Please join us Tuesday, October 8th, in the seminar room at CESTA (Bldg. 160, Rm. 433A) from 12:00–1:00pm for the first lecture in our fall quarter CESTA Seminar Series. Ph.D. Candidate Rachel Midura will present: “Itinerated Europe: Early Modern Place & Space in Printed Itineraries, 1545-1747”
Abstract: This project brings together spatial and digital network analysis to explore a database of sixteenth through eighteenth-century printed itineraries. Before the advent of modern cartography, the itinerary was the height of geographic knowledge. Lists of cities and their relative distances opened European travel to a broad readership. By the mid-sixteenth century, private and public individuals carried such guides to navigate state networks of mounted couriers and staging posts. The itinerary database offers the ability to model a European “mental map,” preserving important directionality, hierarchization, and structural change over time. Using the case studies of Rome, Lyon, and London, I provide new periodization for changing European space in early modern print.

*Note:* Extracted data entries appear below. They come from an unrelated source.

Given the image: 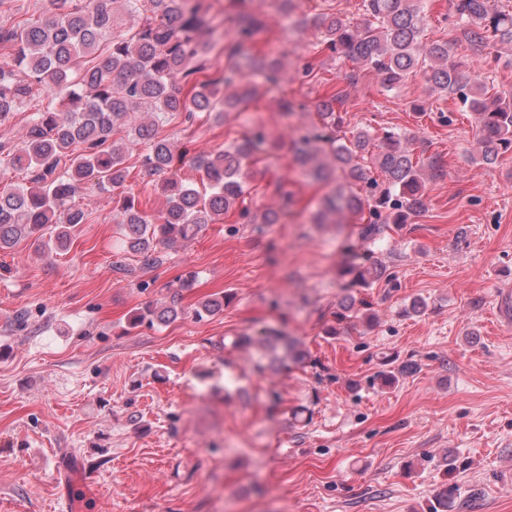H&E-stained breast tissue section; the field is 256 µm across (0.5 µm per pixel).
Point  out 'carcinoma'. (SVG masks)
<instances>
[{
    "mask_svg": "<svg viewBox=\"0 0 512 512\" xmlns=\"http://www.w3.org/2000/svg\"><path fill=\"white\" fill-rule=\"evenodd\" d=\"M419 2L363 0L364 20L323 13L316 24L328 50L370 67L385 89L420 72L434 88L456 95L477 116L480 159L492 165L512 148V90L488 95L485 84L463 80L448 42H422ZM51 5L52 12L44 17L0 28V44H10L12 55L11 66L0 67V121L28 106L38 90L49 98L31 114L20 143L0 142V172L11 170L27 179L25 185L0 191V249L45 235L46 257L66 247L86 220L84 210L74 205L83 185L91 181L108 190L126 182L125 149L112 136L130 113L141 111L149 120L135 127V140L146 150L144 168L162 177L166 205L150 217L134 196L126 195L118 200L117 215L127 250L153 266L160 262L157 246L191 240L204 225L244 201L248 163L266 144L258 127L214 156L195 157L192 165L208 185L202 193L178 177L183 156L157 136L156 117L239 112L258 96L261 84L281 79L282 64L274 57L259 60L241 54L262 28L259 18L243 12L232 19L231 56L241 60L220 78L197 79L207 69L210 49L201 39L208 26V0H51ZM121 11L141 17V23L120 29ZM455 14L469 43H512V12L497 8L493 0H456ZM223 84L233 88L231 95L221 94ZM340 103L337 93L319 101L317 121L294 143V160L307 176L330 186L314 223L352 221L360 226L361 239L379 243L389 225L403 224L424 210L422 177L404 133L386 131L376 139L361 127L348 137L339 136ZM373 168L382 179L371 175ZM386 271L381 260L364 256L341 273L349 282L327 335H337L338 326L353 318L373 324L375 314L359 312L350 290L381 280ZM192 280L189 274L179 281L169 303L135 312L130 325H166L180 318V290ZM228 301L226 293L214 295L198 304L194 317L218 315ZM233 344L264 350L266 363L256 365L260 373L309 358L301 345L275 329L264 330L258 338L238 336ZM456 495L457 486L444 483L429 512H450Z\"/></svg>",
    "mask_w": 512,
    "mask_h": 512,
    "instance_id": "obj_1",
    "label": "carcinoma"
}]
</instances>
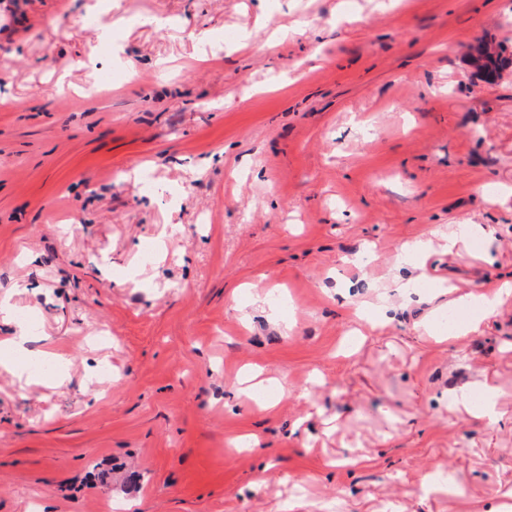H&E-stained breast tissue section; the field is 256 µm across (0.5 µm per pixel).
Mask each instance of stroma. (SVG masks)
<instances>
[{"instance_id": "1", "label": "stroma", "mask_w": 512, "mask_h": 512, "mask_svg": "<svg viewBox=\"0 0 512 512\" xmlns=\"http://www.w3.org/2000/svg\"><path fill=\"white\" fill-rule=\"evenodd\" d=\"M506 2L0 0V512H512ZM505 48L496 51L494 48L483 46L478 48V55H472V63L479 74L486 80L492 81L499 77L501 71L512 63V58L506 57Z\"/></svg>"}]
</instances>
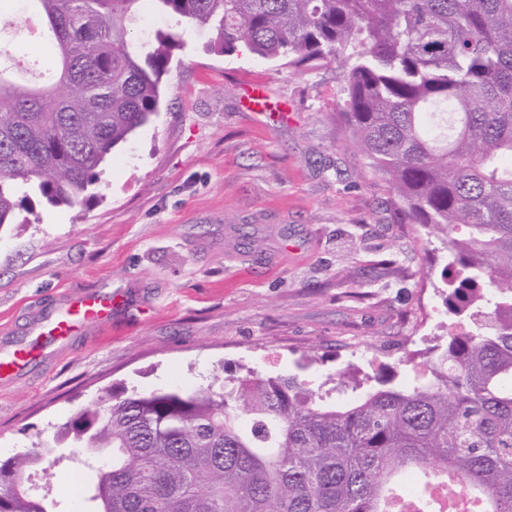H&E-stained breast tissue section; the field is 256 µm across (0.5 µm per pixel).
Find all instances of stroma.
Masks as SVG:
<instances>
[{"instance_id":"1","label":"stroma","mask_w":512,"mask_h":512,"mask_svg":"<svg viewBox=\"0 0 512 512\" xmlns=\"http://www.w3.org/2000/svg\"><path fill=\"white\" fill-rule=\"evenodd\" d=\"M23 78L51 56L28 24ZM158 113L98 169L85 201L38 192L0 227V346L89 290L120 292L111 320L0 379V459L42 446L115 383L194 389L252 368L336 399L341 374L413 372L406 354L467 328L446 315L441 240L397 223L381 177L336 118V64L298 72L183 33ZM262 89L270 107L249 97Z\"/></svg>"}]
</instances>
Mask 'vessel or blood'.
Here are the masks:
<instances>
[{
    "instance_id": "vessel-or-blood-1",
    "label": "vessel or blood",
    "mask_w": 512,
    "mask_h": 512,
    "mask_svg": "<svg viewBox=\"0 0 512 512\" xmlns=\"http://www.w3.org/2000/svg\"><path fill=\"white\" fill-rule=\"evenodd\" d=\"M116 300V294L109 291L84 292L68 299L52 319L34 322L31 333L39 343V356L51 359L87 324L110 318ZM27 369L19 350L0 353V377L21 376Z\"/></svg>"
}]
</instances>
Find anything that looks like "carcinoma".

Bio: Rachel Midura is a sixth-year history Ph.D. Candidate and senior graduate fellow at the Center for Spatial and Textual Analysis at Stanford University. She is currently finishing her dissertation, “Masters of the Post: Northern Italy and the European Communications Network, 1530-1730” and an accompanying digital companion project, Early Modern Digital Itineraries (EmDigIt). In her research, she revisits traditional social, cultural and material historical approaches in order to incorporate twenty-first century understanding of media and social networks. Her work appears in the edited volumes Empires of Knowledge, Renaissance of Letters, and Print and Power. She is currently developing an article on EmDigIt for the Journal of Social History through the JSH/GMU Workshop for Articles on Digital History.